Théâtre du Vaudeville

Auteur(s) des paroles :

Théaulon et Armand Dartois

L’Esprit des journaux français et étrangers, tome VII, juillet 1814, p. 282-287 :

[Article repris du Journal de Paris, n° 212, du dimanche 31 juillet 1814 p. 1-3.

La Route de Paris est une pièce à tiroirs, faisant défiler dans une auberge (lieu commode pour ce genre de défilé) tous ceux que les événements récents attirent à Paris, ou en font fuir. Tous ont des sentiments différents, crainte,, espoir, ambition, vengeance, voire simple curiosité ; ils représentent des « types » assez classiques : un couple de gascons, un valet, des étrangers (occasion de jouer avec les accents), etc. Pas d’intrigue, juste une succession de détails, même si les auteurs se sont sentis obligés de faire un mariage à la fin. La pièce reposait sur les épaules du fameux Joly, capable de tenir dix rôles et de changer de costume « avec une promptitude miraculeuse ». Si la pièce obéit à une « louable intention » (puisqu’elle célèbre le retour du roi), elle n’est pas sans défauts : un couplet d’annonce « insignifiant », des longueurs, des inconvenances. Le public a bien saisi les allusions (mais il ne suffit pas de parler du roi pour faire une bonne pièce). Joly a été utilisé de façon excessive, mademoiselle Desmares a bien fait rire avec son accent anglais et mademoiselle Rivière a bien tenu le rôle central de l’aubergiste. Succès malgré quelques sifflets.]

Théâtre du Vaudeville.

Première représentation de la Route de Paris, ou les Allant et Venant.

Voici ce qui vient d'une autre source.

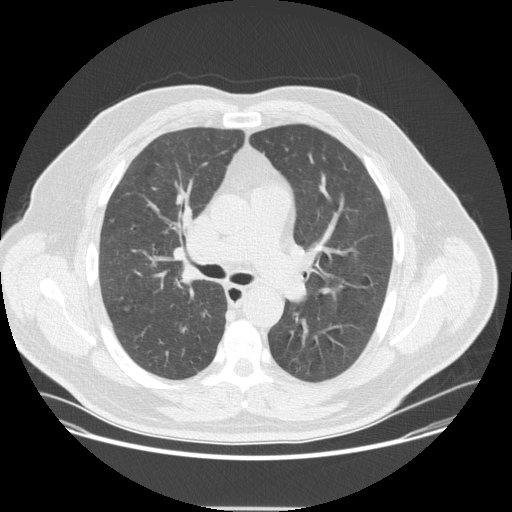
Low-dose screening chest CT, one axial slice; position 221 of 351 along the scan axis; reconstruction kernel STANDARD; 120 kVp; lung window (W 1500 / L -600 HU); 2.5 mm slice thickness; 512 × 512 image matrix, field of view 419 × 419 mm.
Annotated regions visible in this slice (manually delineated by an expert):
- lesion 1 (tumor, upper lobe of right lung): box from (x=181, y=272) to (x=198, y=285) px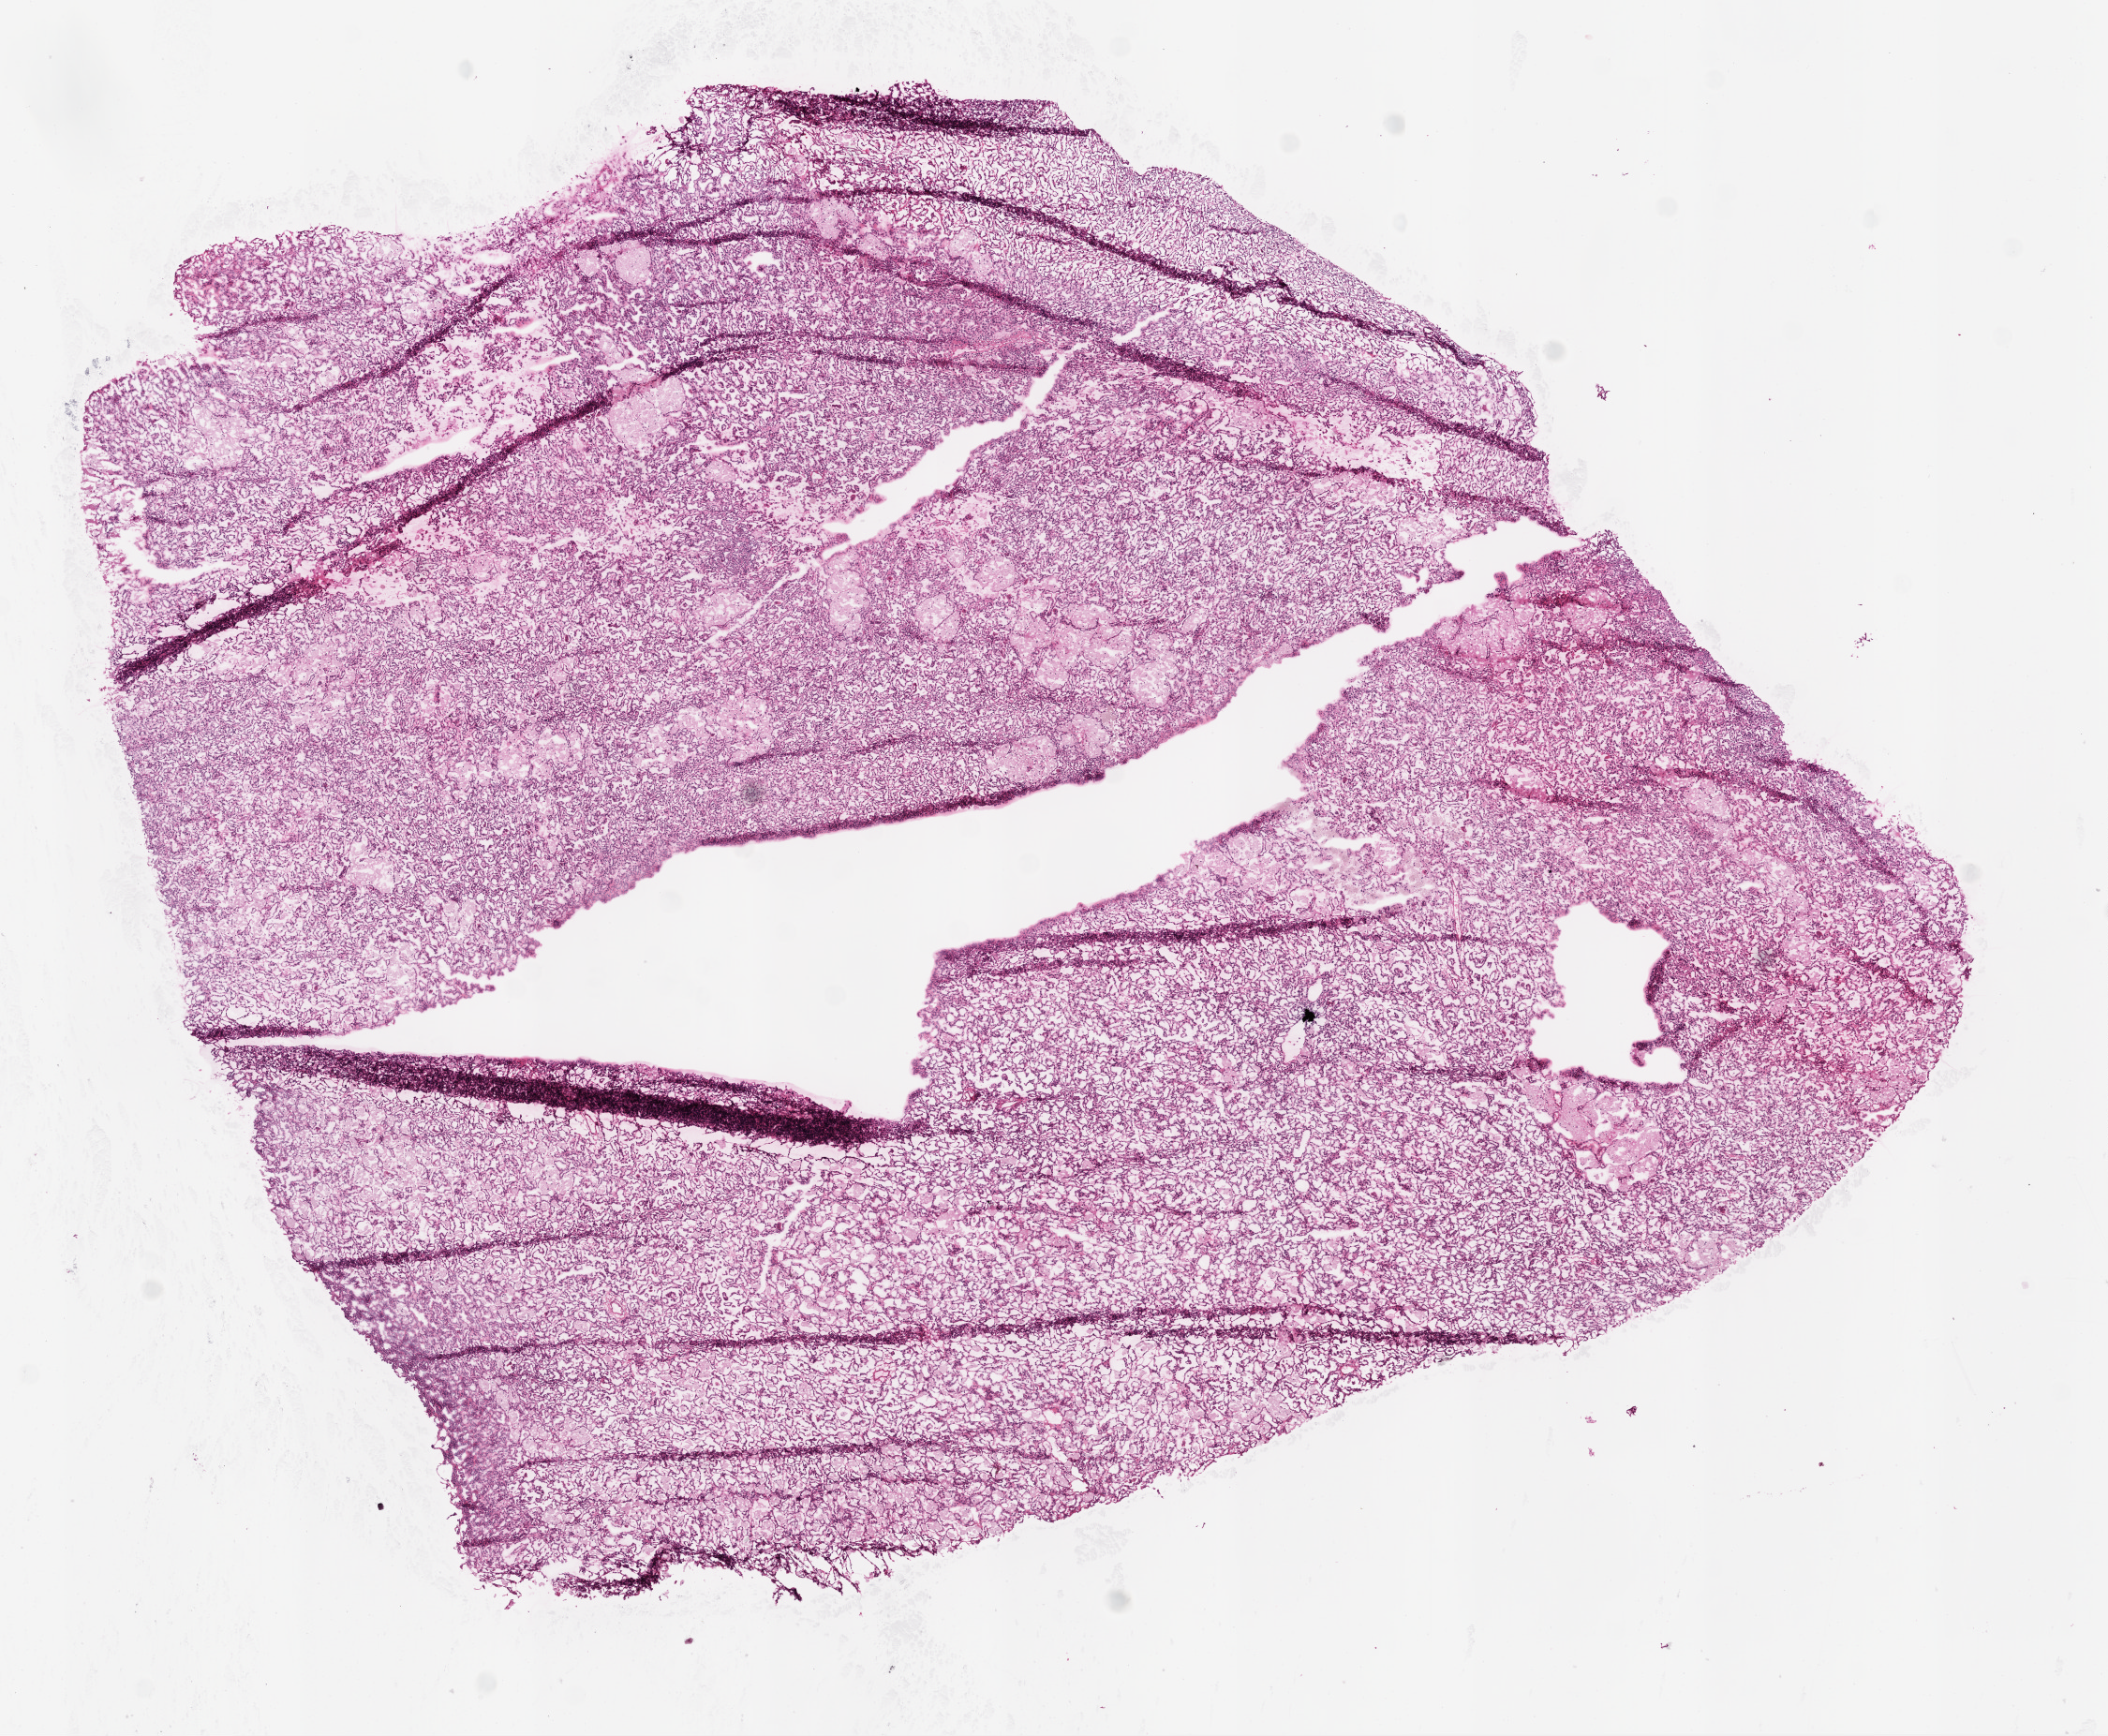
H&E whole-slide image — low-resolution overview of the scanned area, about 9.0 x 7.4 mm (from a 20x scan), frozen section from the top of the tissue portion, primary tumour sample from the kidney. Patient: male, age at initial diagnosis 57 years. Composition of this section per pathologist review: tumour cells 95%, tumour nuclei 80%, normal cells 0%, stromal cells 5%, necrosis 0%.
Pathologic diagnosis: Papillary adenocarcinoma, NOS. Laterality: left.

Après un de ces grands événemens politiques qui changent la face d'un empire, les routes voisines de la capitale offrent à l'observation un spectacle assez curieux. Les Allant et Venant, conduits par la crainte, l'espoir, l'ambition, la vengeance, et quelquefois même par une vague curiosité, sont autant de personnages épisodiques d'une lanterne magicomorale. Ce ne sont pas les grands traits que pourrait saisir l'observateur philosophe que le Vaudeville avait la prétention de présenter dans sa petite lanterne magique, mais des caricatures gaies et plaisantes.

La scène se passe dans une auberge située sur la grande roule, à trois lieues de Paris. L'enseigne  aux Fleurs-de-Lis semble porter bonheur à l'hôtesse, jolie veuve cauchoise, qui se nomme Marguerite. Les voyageurs arrivent en foule dans son auberge.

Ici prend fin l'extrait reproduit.